Relationship function, satisfaction, commitment, and passion were about the same in both consensually non-monogamous and monogamous relationships. Furthermore consensually non-monogamous couples had lower jealousy and higher trust.
But what about STIs?
STIs appear to be less frequent in consensually non-monogamous relationships than those which claim their relationship is monogamous. The suggestion in the video is that condom usage is more frequent and STI testing is more frequent in consensually non-monogamous couples and that this accounts for the less frequent STIs. I don’t have a data set of sufficient size without bias that could be useful in answering this question but I have a couple points that make me wonder.
A lifestyle woman in her 50’s told me that she estimated she has had sex with 600 men in her life. I asked about condoms usage and STIs. She claimed she didn’t use condoms and that the only vaginal infection she sometimes gets is bacterial vaginosis. But that she also sometimes gets this even when she has not had a different partner in quite some time. This website agrees, “Bacterial vaginosis is more common in women who are sexually active. But it can occur if you are not sexually active as well.”
Jo and I were somewhat shocked at this woman’s claim. A few months later a friend and I were discussing our mutual sexually prolific friend on a closely related topic and I mentioned the estimated 600 men. My friend said, “That’s nothing!” She went to suggest she herself had sex with far more than 600 in her ~65 years. I didn’t ask about STIs but she does have a condoms required policy.
Further personal research revealed other women with large numbers of partners, low condom usage, and STI infection rates that would appear to be similar to “monogamous” couples.
I could have a bias in my thinking because I’ve been reading An Epidemic of Absence: A New Way of Understanding Allergies and Autoimmune Diseases. This book claims that because we have created a much more sterile environment to live in than that which we were originally evolved we have a much higher rate of autoimmune disease. And in fact, infection with certain diseases at a relatively young age gives us immunity for dramatically different diseases much later in life. When infected with the same organism later in life the infection is quite detrimental.
The base hypothesis is that humans had a symbiotic relationship with parasites, bacteria, and viruses for 100s of thousands of years then in a (evolutionary) blink of the eye exterminated as many of them as possible. Some needed to be exterminated, such as small pox, but many, while exacting a cost, performed an important function. Minimizing contact with all microscopic organisms may not be the best game plan.

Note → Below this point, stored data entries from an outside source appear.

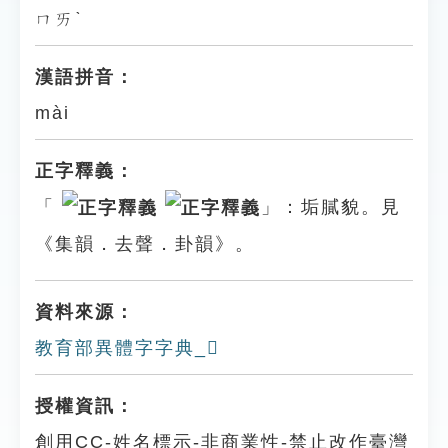
ㄇㄞˋ
漢語拼音：
mài
正字釋義：
「
」：垢膩貌。見
《集韻．去聲．卦韻》。
資料來源：
教育部異體字字典_𦏢
授權資訊：
創用CC-姓名標示-非商業性-禁止改作臺灣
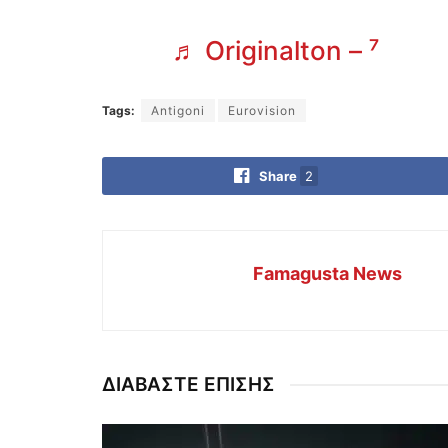
♬ Originalton – ⁷
Tags:
Antigoni
Eurovision
Share
2
Famagusta News
ΔΙΑΒΑΣΤΕ ΕΠΙΣΗΣ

Could it be that somewhat frequent exposure to low levels of STIs, such as kissing and oral sex with a wide variety of people, cause an immunity to such bacteria and viruses?

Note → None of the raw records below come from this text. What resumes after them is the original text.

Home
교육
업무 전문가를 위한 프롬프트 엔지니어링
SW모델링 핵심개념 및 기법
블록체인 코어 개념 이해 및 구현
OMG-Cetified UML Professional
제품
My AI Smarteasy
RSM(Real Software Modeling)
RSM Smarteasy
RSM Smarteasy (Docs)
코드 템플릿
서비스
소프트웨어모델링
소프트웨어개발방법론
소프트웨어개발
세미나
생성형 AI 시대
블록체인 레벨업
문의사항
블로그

The Centers for Disease Control and Prevention (CDC)’s 2010 National Intimate Partner and Sexual Violence Survey reported on the lifetime prevalence of rape, physical violence or stalking by an intimate partner, focusing for the first time on victimization by sexual orientation. In their study, there was a victimization prevalence of 43.8 percent for lesbians, which made it the second most affected group after bisexual women (61.1 percent), ahead of bisexual men (37.3 percent), heterosexual women (35 percent), heterosexual men (29 percent) and homosexual men (26 percent).

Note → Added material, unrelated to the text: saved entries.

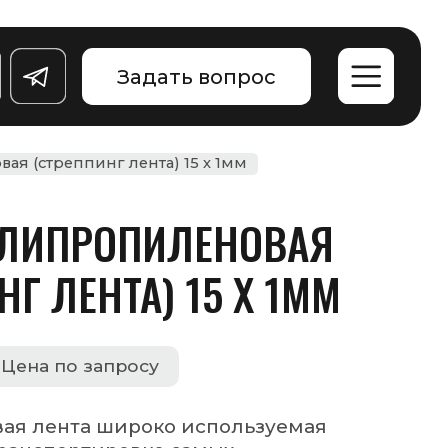
АЯ
ММ
ая
ича,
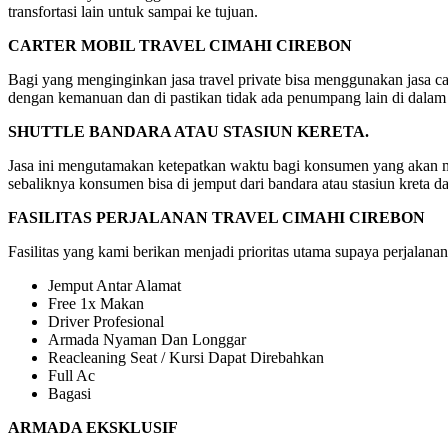
transfortasi lain untuk sampai ke tujuan.
CARTER MOBIL TRAVEL CIMAHI CIREBON
Bagi yang menginginkan jasa travel private bisa menggunakan jasa car
dengan kemanuan dan di pastikan tidak ada penumpang lain di dalam
SHUTTLE BANDARA ATAU STASIUN KERETA.
Jasa ini mengutamakan ketepatkan waktu bagi konsumen yang akan mela
sebaliknya konsumen bisa di jemput dari bandara atau stasiun kreta d
FASILITAS PERJALANAN TRAVEL CIMAHI CIREBON
Fasilitas yang kami berikan menjadi prioritas utama supaya perjalanan
Jemput Antar Alamat
Free 1x Makan
Driver Profesional
Armada Nyaman Dan Longgar
Reacleaning Seat / Kursi Dapat Direbahkan
Full Ac
Bagasi
ARMADA EKSKLUSIF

I find it odd that lesbian relationships have such a high rate of domestic violence. But that bi-sexual women have over a 60% incident rate is just mind boggling.
My impression of women in the lifestyle is that there is a very large population of bisexual (or at least “bi-situational”) women. My “pull a number out of the air” guess is something on the order of three fourths of the women enjoy playing with both men and women.
I have to wonder if permission, and even encouragement, to access both genders reduces the incidence of DV.